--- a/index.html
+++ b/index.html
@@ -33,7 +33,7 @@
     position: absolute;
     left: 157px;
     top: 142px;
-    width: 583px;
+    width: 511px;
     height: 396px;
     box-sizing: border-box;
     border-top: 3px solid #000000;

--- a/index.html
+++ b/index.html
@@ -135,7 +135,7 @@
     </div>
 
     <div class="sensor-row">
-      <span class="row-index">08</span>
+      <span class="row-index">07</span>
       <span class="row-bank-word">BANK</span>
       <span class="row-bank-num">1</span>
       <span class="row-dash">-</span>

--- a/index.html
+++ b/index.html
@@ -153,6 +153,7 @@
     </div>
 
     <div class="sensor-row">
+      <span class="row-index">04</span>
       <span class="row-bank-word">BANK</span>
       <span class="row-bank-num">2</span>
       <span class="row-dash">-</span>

══════

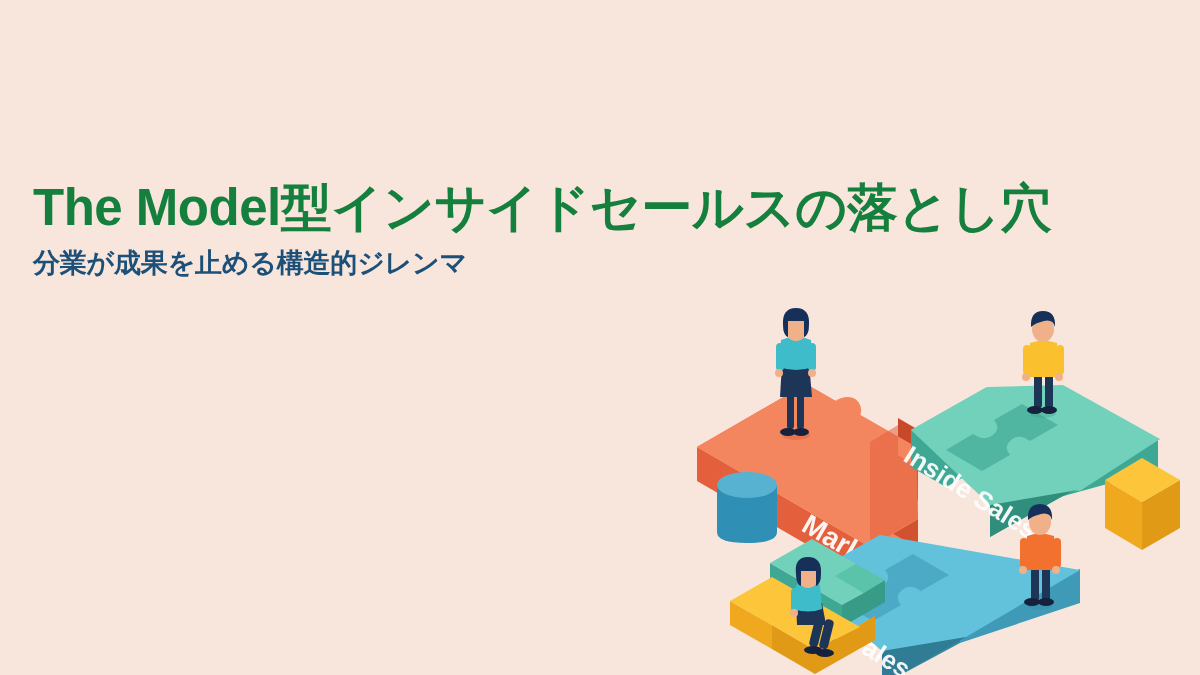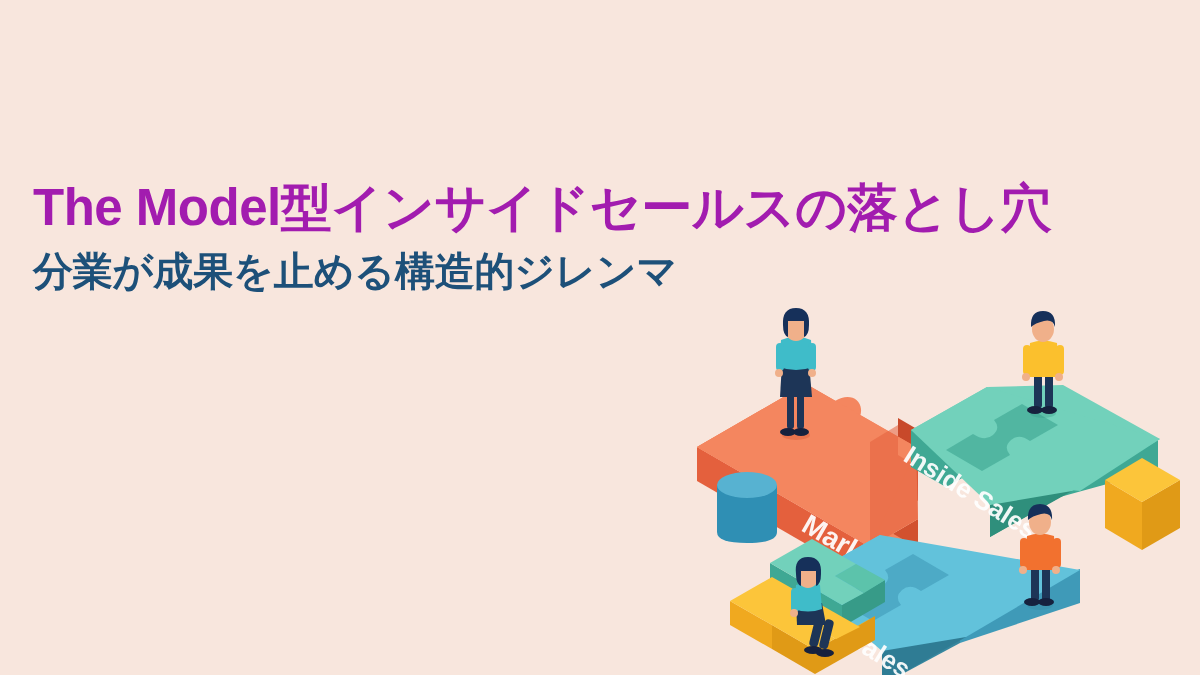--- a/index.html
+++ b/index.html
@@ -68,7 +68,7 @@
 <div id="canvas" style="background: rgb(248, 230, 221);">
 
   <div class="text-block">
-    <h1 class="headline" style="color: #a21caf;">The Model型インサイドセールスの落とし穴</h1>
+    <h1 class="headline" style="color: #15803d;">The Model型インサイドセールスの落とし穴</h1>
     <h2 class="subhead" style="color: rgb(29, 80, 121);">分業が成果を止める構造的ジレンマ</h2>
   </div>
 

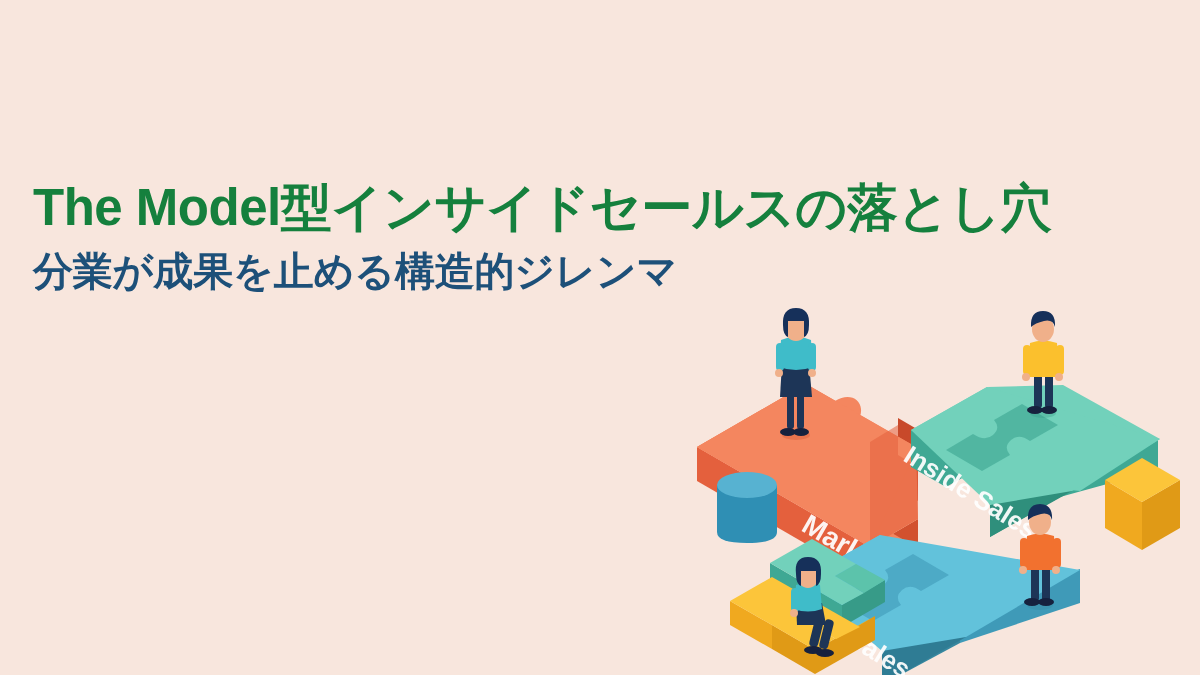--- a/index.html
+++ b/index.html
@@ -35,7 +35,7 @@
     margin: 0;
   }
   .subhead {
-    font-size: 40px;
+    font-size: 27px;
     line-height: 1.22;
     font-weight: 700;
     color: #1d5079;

══════

▶ _EXERCISE REQUIREMENTS_:
Each line of the data that contains "font" belongs in the answer.

▶ _EXERCISE SOLUTION_:
-    font-size: 40px;
+    font-size: 27px;
     font-weight: 700;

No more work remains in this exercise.